The DatasetEvaluator
class from bias_eval.evaluators
provides automatic tests
to check your datasets for these biases.
It provides the following checks:
- Check dataset bias: Do proteins associated with interactions have the same frequency in the positive and negative dataset?
- Bias prediction baselines (Using the protein frequencies in the dataset):
- For the whole dataset
- For provided test sets
- Viral families: Are they uniformly distributed across the interactions?
- Sequence length: Does it differ significantly between positive and negative interactions
An exemplary notebook check_dataset.ipynb
is provided in the examples
directory.
Models trained on biased datasets will ultimately incorporate these biases. The ModelEvaluator
class aims to
provide automatic tests to check, how well your model does.
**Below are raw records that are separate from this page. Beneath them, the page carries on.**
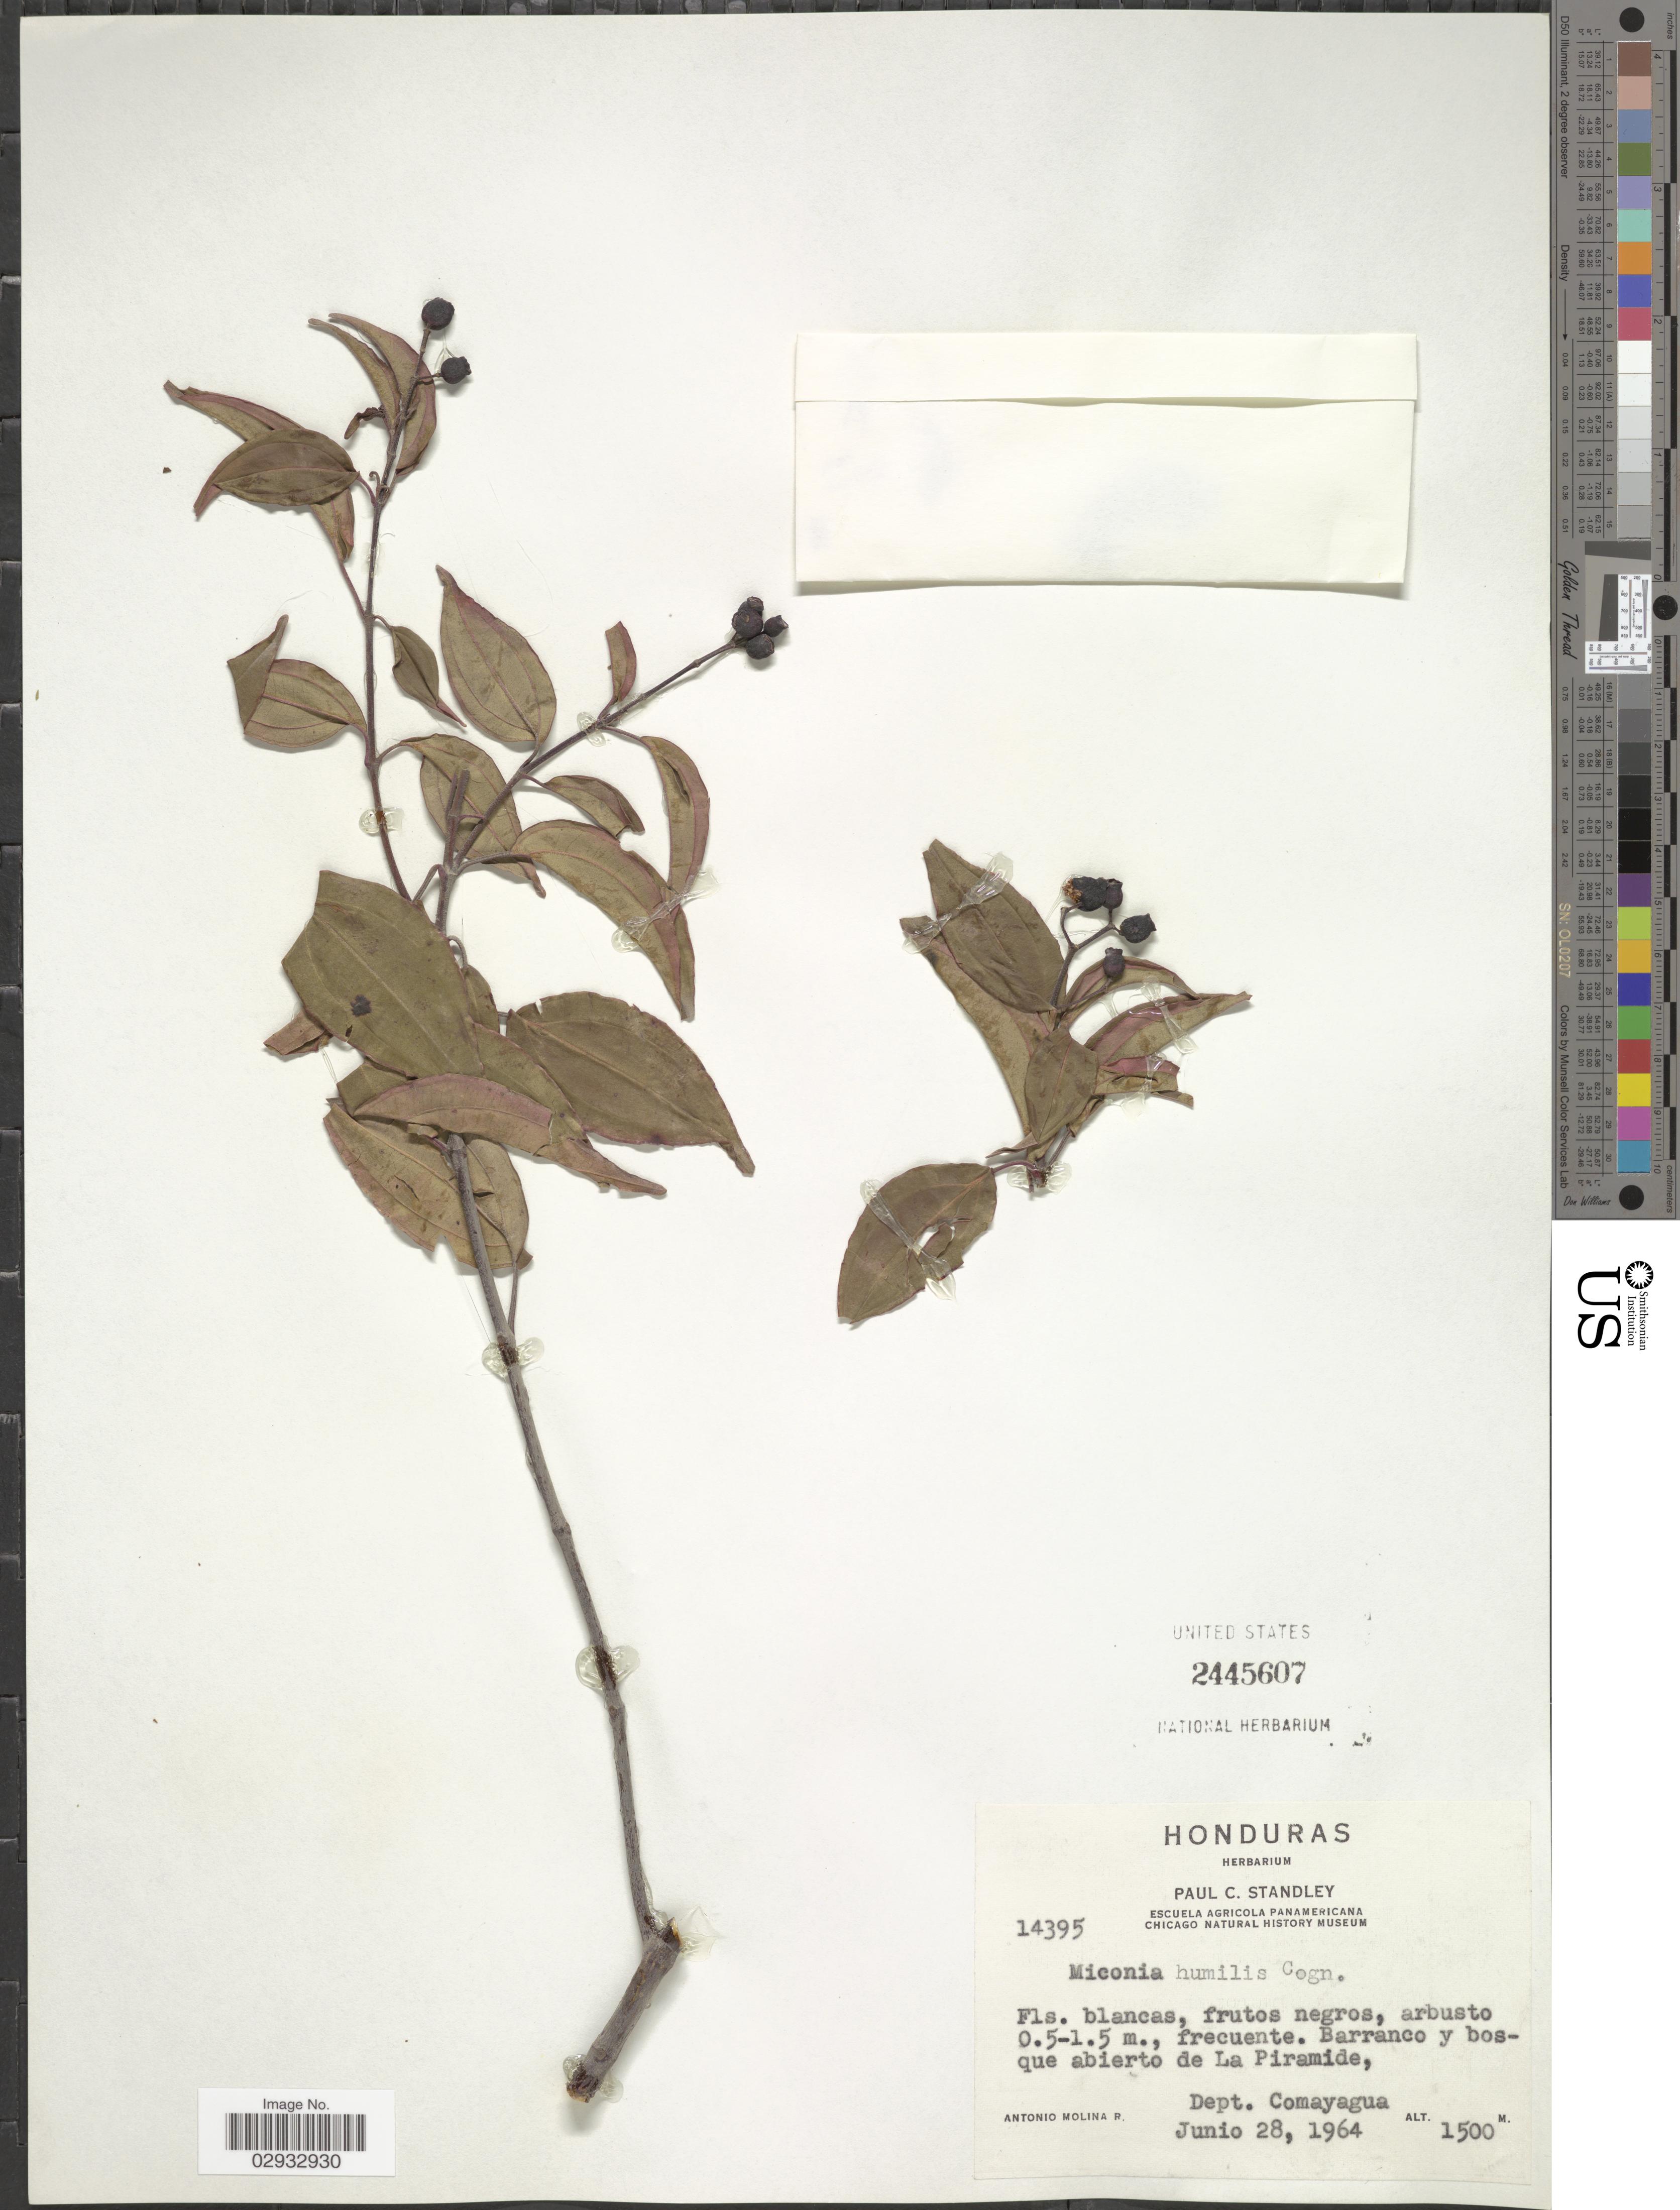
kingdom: Plantae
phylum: Tracheophyta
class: Magnoliopsida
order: Myrtales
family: Melastomataceae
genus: Miconia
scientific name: Miconia humilis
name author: Cogn.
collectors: A. Molina R.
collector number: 14395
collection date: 1964-06-28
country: Honduras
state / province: Comayagua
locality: Barranco y bosque abierto de La Piramide, Dept. Comayagua.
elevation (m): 1500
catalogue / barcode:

To do this, benchmark datasets have to be provided.
At the moment, experimentally verified interactions for Rabies Lyssavirus and the Negatome 2.0 datasets are provided
as examples in the examples/check_model.ipynb
notebook.
The model
directory contains an already trained model, including the out.yml
file from biotrainer and
the checkpoints for all splits is provided in model/biotrainer_output
. It is used in the examples to show how the
model checking works.
The model was trained with the biotrainer_config.yml
configuration file that can be run via:
# Install biotrainer
poetry add git+https://github.com/SebieF/biotrainer.git
# Run configuration file
cd lyssa_predict/model
biotrainer biotrainer_config.yml # Biotrainer version >0.3.0 required
For the hvi_toolkit, a high quality dataset of experimentally verified, positive interactions for the
Rabies Lyssavirus was compiled.
It includes 53 experimentally verified interactions extracted from a paper of
Zandi et al. 2021 (https://doi.org/10.52547%2Fibj.25.4.226).
It can be found under hvi_datasets/raw_data/rabies_lyssavirus_zandi
. The README.md
file located in the same
directory contains additional information, how the dataset was compiled.